Vous voulez dire dans sa vie publique ?
Celle-là et les autres.
Vous êtes sévère !
Si seulement vous l’aviez rencontré, Valentin, vous sauriez de quoi je veux parler. Ce petit homme fade, effacé, maniaque, pusillanime, comment aurait-il pu être l’homme d’église, l’homme d’affaires, le diplomate, le médecin ET le grand savant qu’il décrivait. C’était absurde.
Mais qu’était-il alors ?
Un mouton. Un mouton embarqué dans un destin trop grand pour lui.
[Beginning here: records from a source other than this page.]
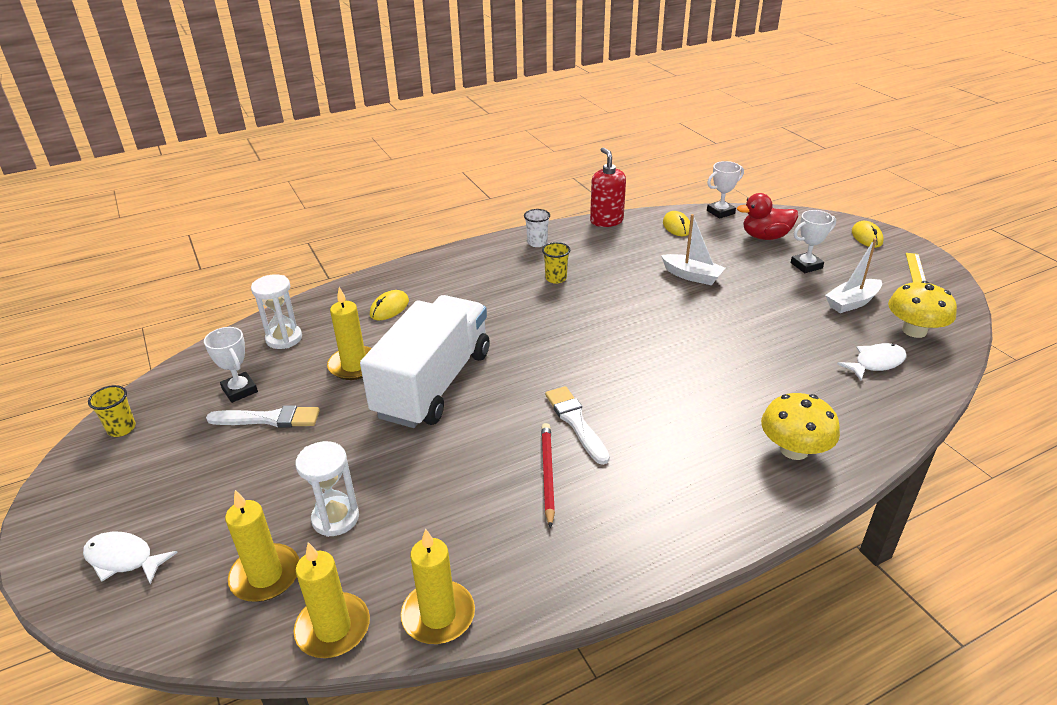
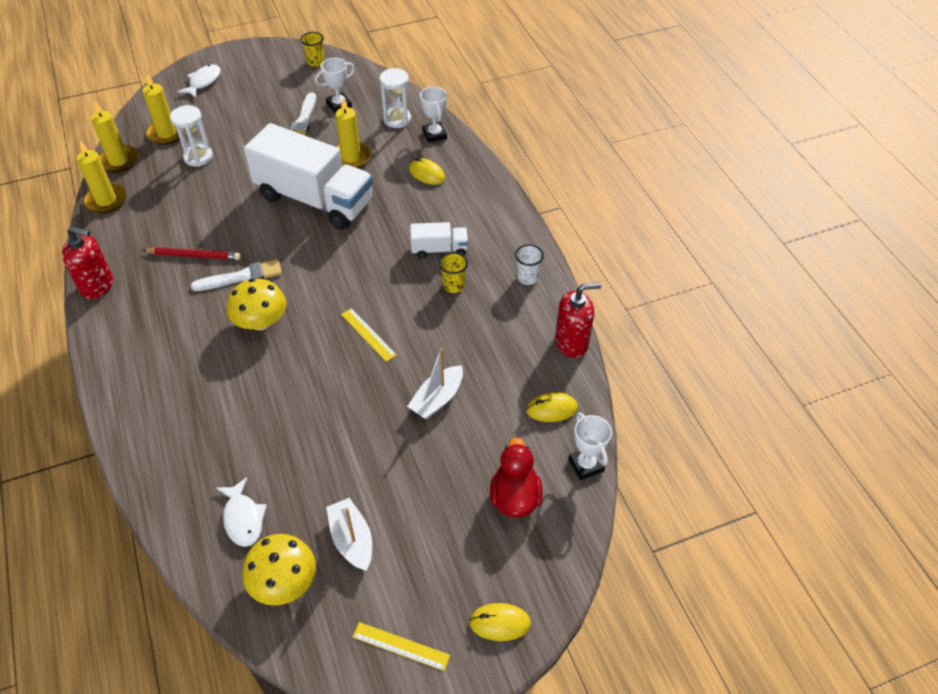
camera: 95 degrees right, 15 degrees up
(508, 290) = (439, 249): none -> white truck
(627, 567) = (97, 286): none -> red soap dispenser
(633, 320) = (368, 334): none -> yellow ruler
(794, 450) = (158, 409): yellow mushroom -> yellow mushroom (261, 322)
(806, 265) = (439, 520): white trophy -> white trophy (434, 134)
Et qu’il n’avait jamais désiré d’ailleurs. Toute sa vie s’est déroulée en courbettes. Il vivait sous la coupe de son oncle, devant qui il est toujours resté docile et mou comme du beurre. Tout ce qu’il m’a raconté de sa jeunesse, de ses études brillantes, était parfaitement faux. J’en ai les preuves formelles C’était l’étudiant le plus moyen qu’on puisse imaginer. Il n’a laissé aucune trace dans l’esprit de personne. Certains se souviennent qu’il était là, mais personne ne l’a jamais entendu discourir, disputer, argumenter, participer à quelque polémique que ce soit, et encore moins donner des cours ou des conférences. Il était incolore, inodore, invisible. Personne n'aurait jamais retenu son nom si je n'étais pas allé le chercher dans son repaire.
Et maintenant vous brûlez sa biographie!
La version officielle est partie en fumée. La version officieuse s'éteindra avec moi. L'oeuvre restera peut-être. Croyez-moi, il vaut mieux que la vie de Copernic reste un mystère pour l'humanité.

Valentin poussa un soupir à fendre les pierres et retourna se coucher en gémissant.